==== SUPPLIED ENTRIES ====

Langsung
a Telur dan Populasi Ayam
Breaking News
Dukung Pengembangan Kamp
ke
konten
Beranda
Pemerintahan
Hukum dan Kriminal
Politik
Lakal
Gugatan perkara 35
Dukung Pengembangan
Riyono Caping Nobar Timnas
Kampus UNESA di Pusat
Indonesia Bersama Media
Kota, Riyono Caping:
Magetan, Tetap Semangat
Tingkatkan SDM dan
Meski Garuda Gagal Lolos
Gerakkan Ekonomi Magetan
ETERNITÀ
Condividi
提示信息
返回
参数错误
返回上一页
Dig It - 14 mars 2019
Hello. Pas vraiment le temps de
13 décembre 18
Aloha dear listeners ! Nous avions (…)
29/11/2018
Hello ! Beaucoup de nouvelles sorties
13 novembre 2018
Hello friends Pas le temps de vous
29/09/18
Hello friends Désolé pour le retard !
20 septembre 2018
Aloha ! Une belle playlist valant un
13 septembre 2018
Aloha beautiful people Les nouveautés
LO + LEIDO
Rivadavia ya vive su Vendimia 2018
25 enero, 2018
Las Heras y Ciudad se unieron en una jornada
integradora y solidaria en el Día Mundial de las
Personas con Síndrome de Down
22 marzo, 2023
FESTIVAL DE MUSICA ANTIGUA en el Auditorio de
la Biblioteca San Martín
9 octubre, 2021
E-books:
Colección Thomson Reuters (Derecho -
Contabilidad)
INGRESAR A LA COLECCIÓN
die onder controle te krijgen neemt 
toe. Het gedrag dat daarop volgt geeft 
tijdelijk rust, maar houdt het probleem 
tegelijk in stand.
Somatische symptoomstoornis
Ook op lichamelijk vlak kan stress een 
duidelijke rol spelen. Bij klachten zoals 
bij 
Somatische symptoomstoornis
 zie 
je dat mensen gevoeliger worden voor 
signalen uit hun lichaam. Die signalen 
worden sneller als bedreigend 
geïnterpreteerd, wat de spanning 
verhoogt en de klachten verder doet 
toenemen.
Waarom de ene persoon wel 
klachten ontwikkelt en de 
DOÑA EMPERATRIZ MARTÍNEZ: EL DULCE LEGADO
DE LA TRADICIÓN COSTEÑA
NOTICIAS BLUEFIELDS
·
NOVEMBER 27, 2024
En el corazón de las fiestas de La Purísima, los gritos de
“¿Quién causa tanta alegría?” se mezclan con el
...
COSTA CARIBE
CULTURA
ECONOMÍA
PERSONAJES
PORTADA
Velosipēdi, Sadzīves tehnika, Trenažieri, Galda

====

WHAT IS EXPECTED - Copy out the entries word for word, from the very first line up to and including the line with "NOVEMBER 27, 2024".

SOLVED PROBLEM -
Langsung
a Telur dan Populasi Ayam
Breaking News
Dukung Pengembangan Kamp
ke
konten
Beranda
Pemerintahan
Hukum dan Kriminal
Politik
Lakal
Gugatan perkara 35
Dukung Pengembangan
Riyono Caping Nobar Timnas
Kampus UNESA di Pusat
Indonesia Bersama Media
Kota, Riyono Caping:
Magetan, Tetap Semangat
Tingkatkan SDM dan
Meski Garuda Gagal Lolos
Gerakkan Ekonomi Magetan
ETERNITÀ
Condividi
提示信息
返回
参数错误
返回上一页
Dig It - 14 mars 2019
Hello. Pas vraiment le temps de
13 décembre 18
Aloha dear listeners ! Nous avions (…)
29/11/2018
Hello ! Beaucoup de nouvelles sorties
13 novembre 2018
Hello friends Pas le temps de vous
29/09/18
Hello friends Désolé pour le retard !
20 septembre 2018
Aloha ! Une belle playlist valant un
13 septembre 2018
Aloha beautiful people Les nouveautés
LO + LEIDO
Rivadavia ya vive su Vendimia 2018
25 enero, 2018
Las Heras y Ciudad se unieron en una jornada
integradora y solidaria en el Día Mundial de las
Personas con Síndrome de Down
22 marzo, 2023
FESTIVAL DE MUSICA ANTIGUA en el Auditorio de
la Biblioteca San Martín
9 octubre, 2021
E-books:
Colección Thomson Reuters (Derecho -
Contabilidad)
INGRESAR A LA COLECCIÓN
die onder controle te krijgen neemt 
toe. Het gedrag dat daarop volgt geeft 
tijdelijk rust, maar houdt het probleem 
tegelijk in stand.
Somatische symptoomstoornis
Ook op lichamelijk vlak kan stress een 
duidelijke rol spelen. Bij klachten zoals 
bij 
Somatische symptoomstoornis
 zie 
je dat mensen gevoeliger worden voor 
signalen uit hun lichaam. Die signalen 
worden sneller als bedreigend 
geïnterpreteerd, wat de spanning 
verhoogt en de klachten verder doet 
toenemen.
Waarom de ene persoon wel 
klachten ontwikkelt en de 
DOÑA EMPERATRIZ MARTÍNEZ: EL DULCE LEGADO
DE LA TRADICIÓN COSTEÑA
NOTICIAS BLUEFIELDS
·
NOVEMBER 27, 2024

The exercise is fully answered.